Jobs »
**A)** Please list every camshaft designation mentioned in the forum thread about the Comp Cams XE256.
**B)** Carry on the forum thread about the Comp Cams XE256 from its last sentence.

Document text »

____

# Comp Cams XE256 idle is nice



## extinctmake (Feb 8, 2011)

I have been involved in a number of forum discussions about camshaft selection when building a Pontiac V8 to run well on lower compression.

I have a '65 GTO 389 that I want to rebuild to run effectively on today's mediocre fuel.

In the midst of the forums revolving around my planned build the Comp Cams Extreme Energy, or XE Series camshafts have been highly recommeded. The two the most often recommended are part number XE 262 and XE 268. 

These two seem to have very aggressive profiles and upon researching the specs of these two grinds I stumbled across the baby brother of these two grinds; the XE 256. 

I found a You Tube video of a car equipped with this cam and it idles very nice.

It is a Camaro with a stroker Chevrolet 383 V8. However, I believe this engine is very comparable to a Pontiac 389-400 with the same cam.

I even compared the specs of the XE 256 for Chevrolet and Pontiac V8s and found them both to be literally identical as indicated below:

Chevrolet lift intake/exhaust: .447/.454
Pontiac life intake/exhaust: .447/.455

Chevrolet duration intake/exhaust: 256/212 @.050 and 268/218 @.050
Pontiac duration intake/exhaust: 256/212 @ .050 and 268/218 @.050

Chevrolet Lobe lift intake/exhaust: .299/.304
Pontiac Lobe lift intake/exhaust: .298/.304

Get a load of how smooth this Chevy stroker 383 idles in this You tube video. I would like to think a Pontiac 389/400 would run just as smooth as this engine with the XE 256 cam.

https://www.youtube.com/watch?v=bNkZMTO9cX8

What do you think?


----------



## PontiacJim (Dec 29, 2012)

I think most all the factory cams run smooth until you get into the RAM Air cams which also include heads, exhaust, etc..

The *compression ratio* is what is most important in running on the lower grade pump gas. If you can get your engine down under 9 to 1 or really into the 8.5 -8.8 range, you'd do better if that is your goal.

Looking at all low compression engines for 1965 as an example, you will also see the same cam used in the higher compression engines- These are for the big cars, so you know they are smooth. GTO's used the 067 & 068 cams and we know they were all high compression.

____

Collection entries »
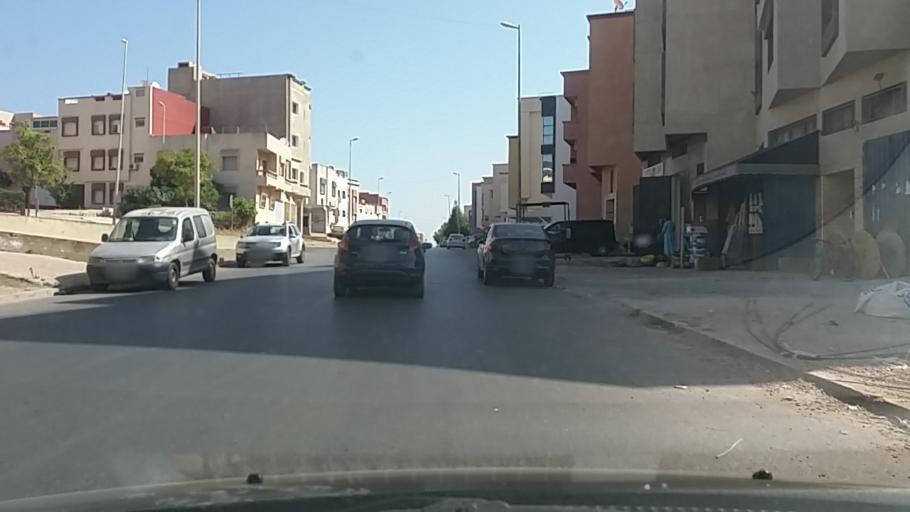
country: MA
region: Gharb-Chrarda-Beni Hssen
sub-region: Kenitra Province
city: Kenitra
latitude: 34.2678
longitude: -6.6122
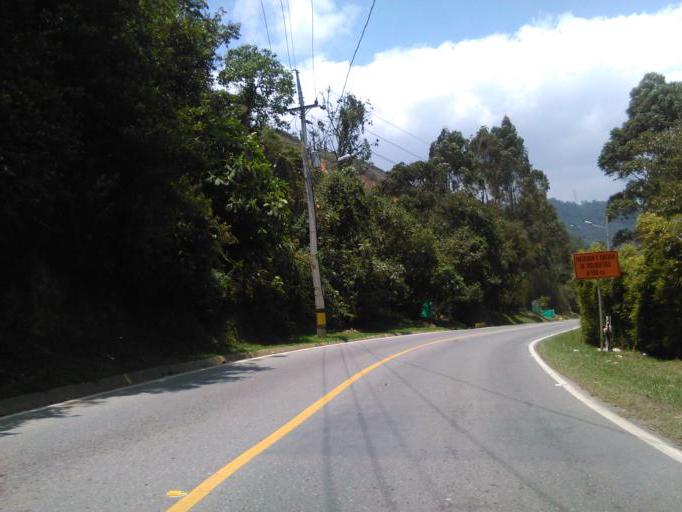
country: CO
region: Antioquia
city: La Union
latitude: 6.0024
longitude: -75.3835
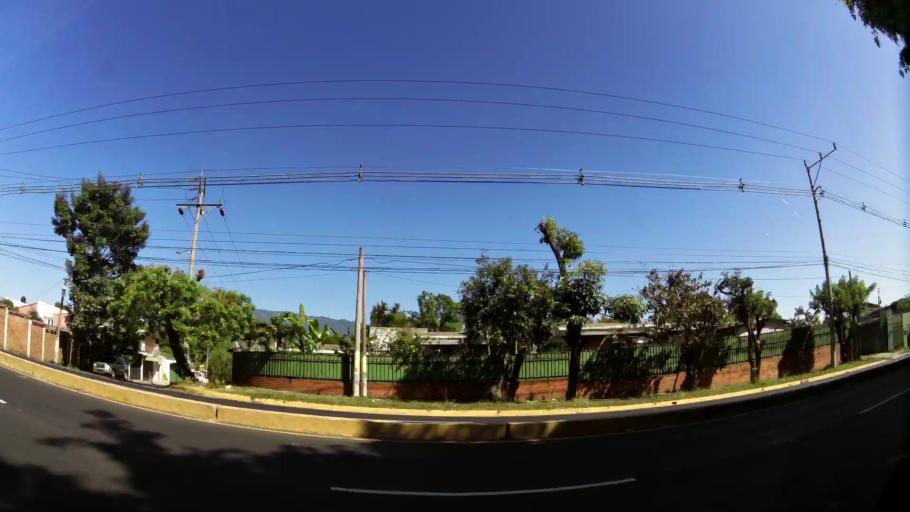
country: SV
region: La Libertad
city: Santa Tecla
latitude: 13.6664
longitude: -89.2837
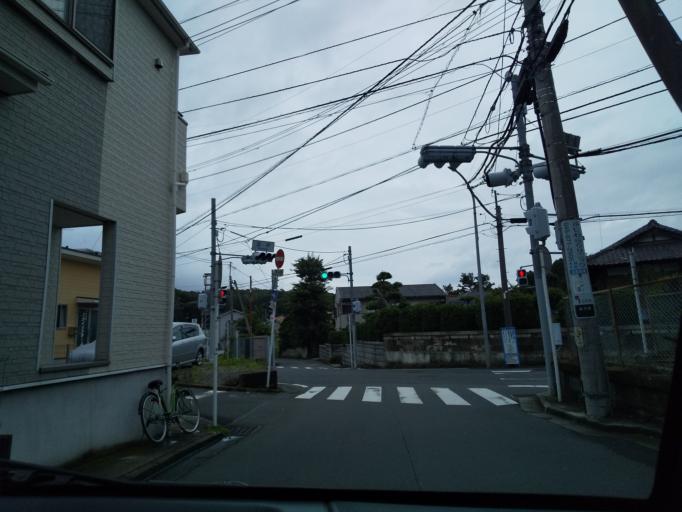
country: JP
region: Kanagawa
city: Fujisawa
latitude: 35.3919
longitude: 139.5098
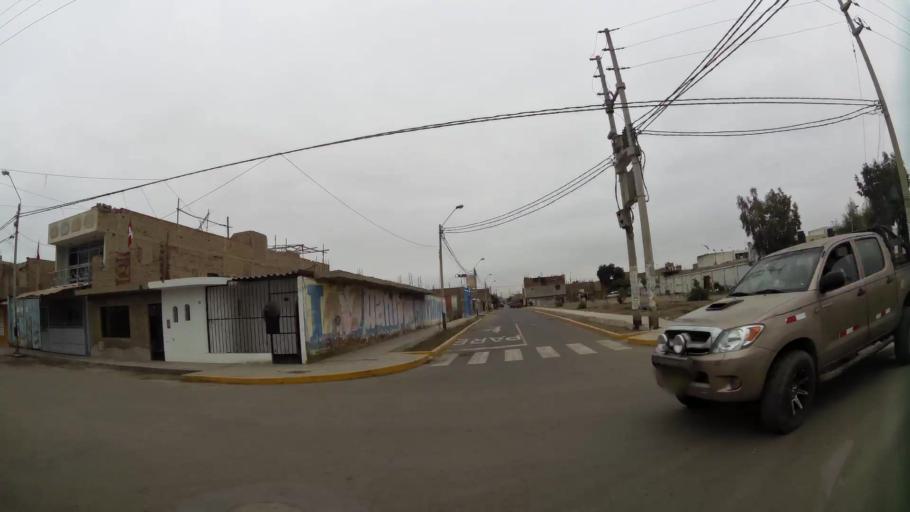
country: PE
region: Ica
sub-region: Provincia de Pisco
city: Pisco
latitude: -13.7192
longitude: -76.2042
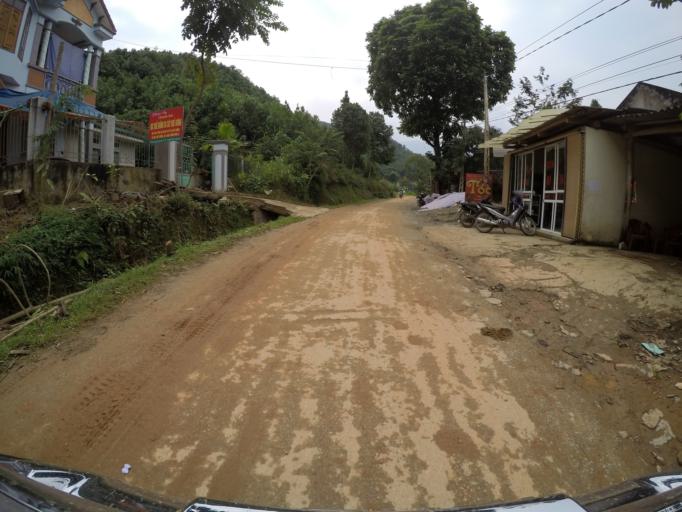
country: VN
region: Yen Bai
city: Co Phuc
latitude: 21.8424
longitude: 104.6167
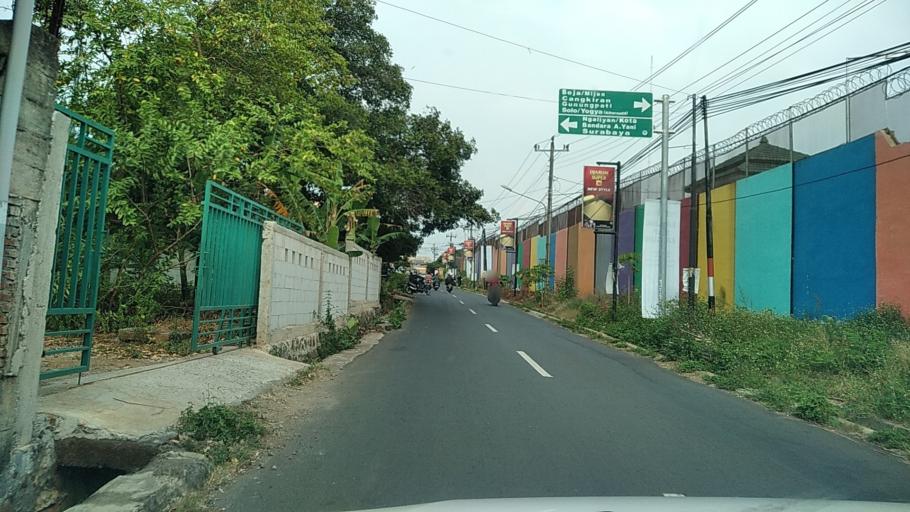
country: ID
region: Central Java
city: Semarang
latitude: -7.0135
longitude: 110.3364
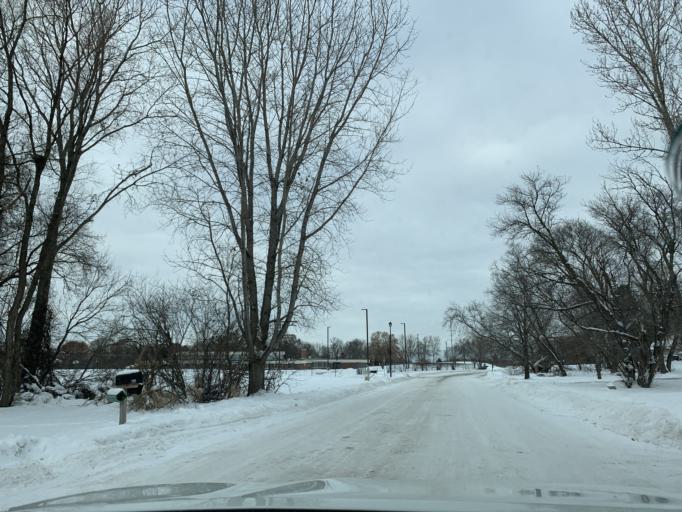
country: US
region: Minnesota
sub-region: Anoka County
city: Coon Rapids
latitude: 45.1699
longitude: -93.2989
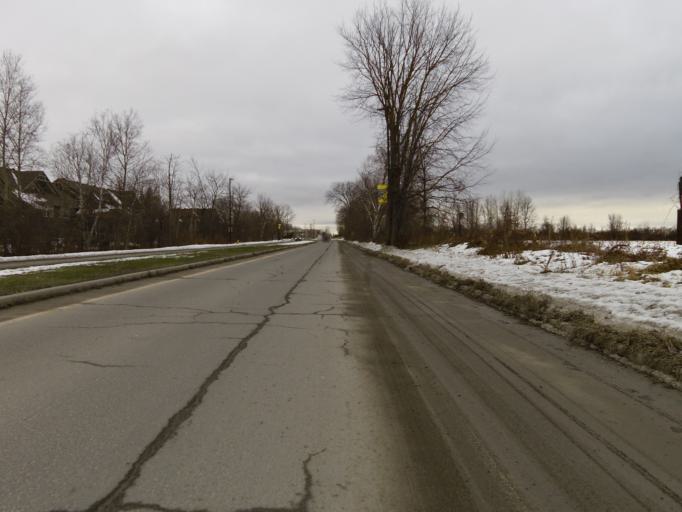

____

Per-task outputs »
**A)** XE 262, XE 268, XE 256, 067, 068

**B)**
These engines used the #441 cam:
326CI 250HP 8.6 comp 2 & 4bbl carbs
326CI 285HP 10.5 comp 4bbl
389CI 256HP 8.6 comp 2bbl

These engines used the #066 cam:
389CI 256HP 7.6 comp 2bbl
389CI NA 7.6 comp 4bbl
389CI 290HP 10.5 comp 4bbl
389CI 325HP 10.5 comp 4bbl
389CI 338HP 10.75 comp tripower

Specs for the #441 cam:

Duration - 269IN/277Ex
Lift - .374In/.406Ex
Int Opens - 22
Int Closes - 67
Ex Opens - 72
Ex Closes - 25
Overlap - 47 degrees

Specs for the #066 cam:

Duration - 273In/282Ex
Lift - .406In/.406Ex
Int Opens - 30
Int Closes - 63
Exh Opens - 77
Exh Closes - 25
Overlap - 55 degrees

Just for fun, let's look at the later lower compression 400CI 1971-76 model Pontiac which used 7.6, 8.0, & 8.2 compressions.(1970 400CI had a low 8.8 comp engine and used the #254 cam which is identical to the #441 cam)

7.6 Compression used these cams: #255, #066, #067, #793
8.0 Compression used these cams: #555, #255, #266 #066, #067,
8.2 Compression used these cams: #555, #066, #067

#555, #255, & #266 have the same duration and lift as the #441/#254cam. The changes are in the Int/Exh opening & closing specs & overlap.
#555 -----------------#255 ------#266 
Int Opens - 26 ---------26---------26 
Int Closes - 63 ---------63---------63
Exh Opens - 72 ---------68---------69
Exh Closes - 25 ---------29---------33
Overlap -----51 degrees -55---------59

The #793 cam drops duration/lift to work with the low compression. 
Duration 264In/264Ex
Lift .374In/.374Ex
Int Opens - 29 
Int Closes - 55
Exh Opens - 62
Exh Closes - 22
Overlap ----51 degrees

The point of this is to show what the factory cam specs were when used on the lower compression engine combinations. These cams obviously had a smooth idle but provided enough get up and go to satisfy any driver. You can also see that some of the same cams were used on high compression 400's. The cams provide the additional HP along with such things a the 4bbl carb and in some cases probably dual exhaust.

Aftermarket cams can be ground a hundred different ways to produce what they feel is a good cam. But like any cam, you have to match parts & running gear. As a quick reference, the lumpy cams, those that have that "race cam idle" are generally those cams with a lot of overlap. The Ram Air & Super Duty cams have more duration, lift, & overlap. Overlap on these cams is higher at 76 & 87 degrees of overlap. The factory 068 cam, which is a hot cam, has 63 degrees of overlap.

To get a smooth idling cam, you want less overlap. In the above cams, you can see overlap in the 47 to 55 degree range. Keeping your overlap under 55 degrees, no matter what cam spec you choose, would most likely provide you the best idle quality. 

You can then play around with the cams Lobe Separation Angle(LSA) to tailor a cam for your application. They come in 106,108,110,112, 114, 116, & 118LSA versions. To make it easy (but this is not absolute), generally as the duration and lift on the cam goes up, so does the LSA. Smaller LSA angles seem to work better on lower compression engines while large LSA angles work better with high compression engines. Again, not an absolute as cams can be ground so many ways. To truly get a good cam grind for your application, you can contact a cam manufacturer or Pontiac engine builder with all your engine/car specs and they can suggest a cam for you.

Cam choice also effects engine vacuum, so if you have power brakes, you want to make sure you have enough vacuum.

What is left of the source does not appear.